[DATASET ENTRIES]:
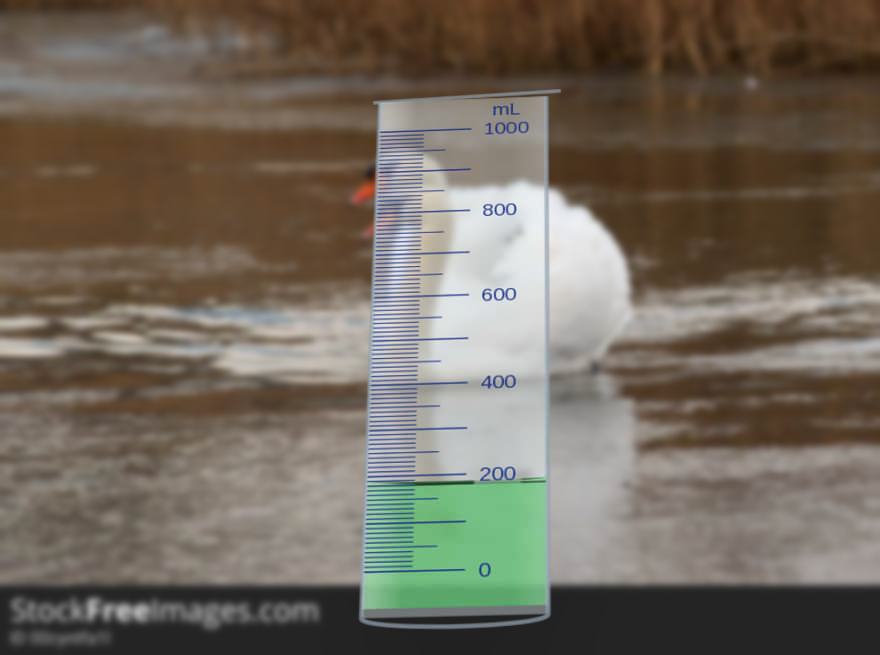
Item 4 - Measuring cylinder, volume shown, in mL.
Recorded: 180 mL
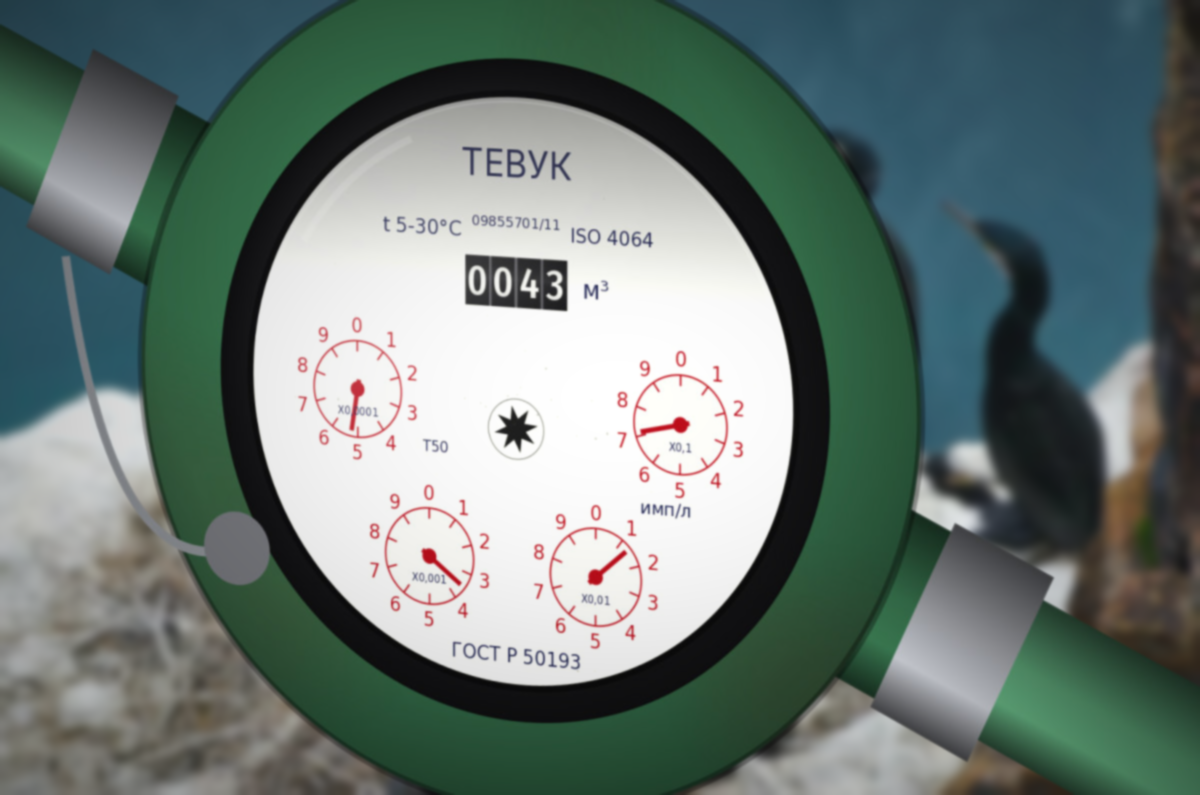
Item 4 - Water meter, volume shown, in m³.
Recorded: 43.7135 m³
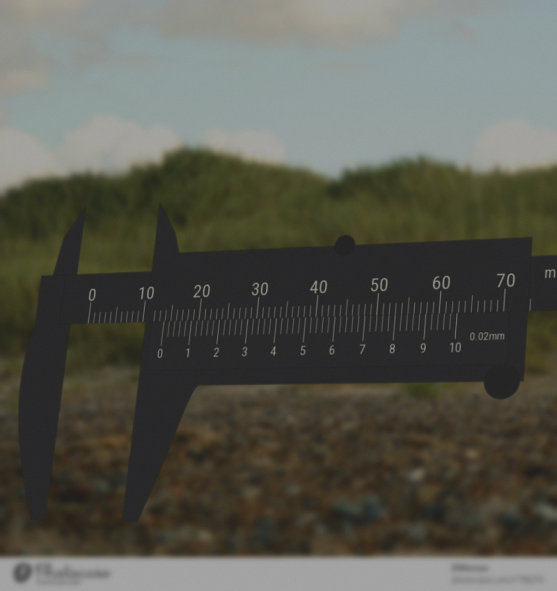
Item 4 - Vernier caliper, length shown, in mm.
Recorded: 13.8 mm
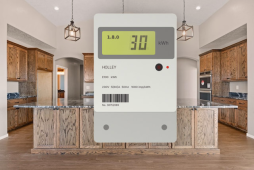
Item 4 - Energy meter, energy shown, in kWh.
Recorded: 30 kWh
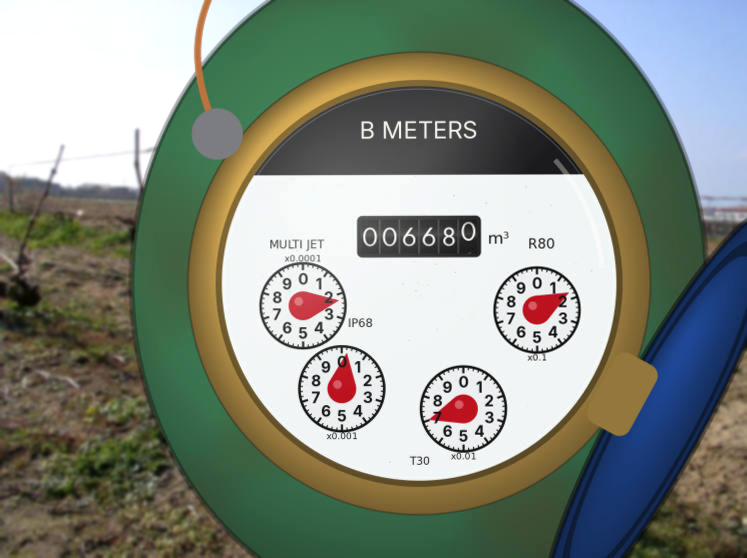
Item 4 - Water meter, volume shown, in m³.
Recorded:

[THE PROBLEM]:
Reproduce every line of text in the material above verbatim, omitting the pictures.

[RESULT BELOW]:
Item 4 - Measuring cylinder, volume shown, in mL.
Recorded: 180 mL
Item 4 - Water meter, volume shown, in m³.
Recorded: 43.7135 m³
Item 4 - Vernier caliper, length shown, in mm.
Recorded: 13.8 mm
Item 4 - Energy meter, energy shown, in kWh.
Recorded: 30 kWh
Item 4 - Water meter, volume shown, in m³.
Recorded:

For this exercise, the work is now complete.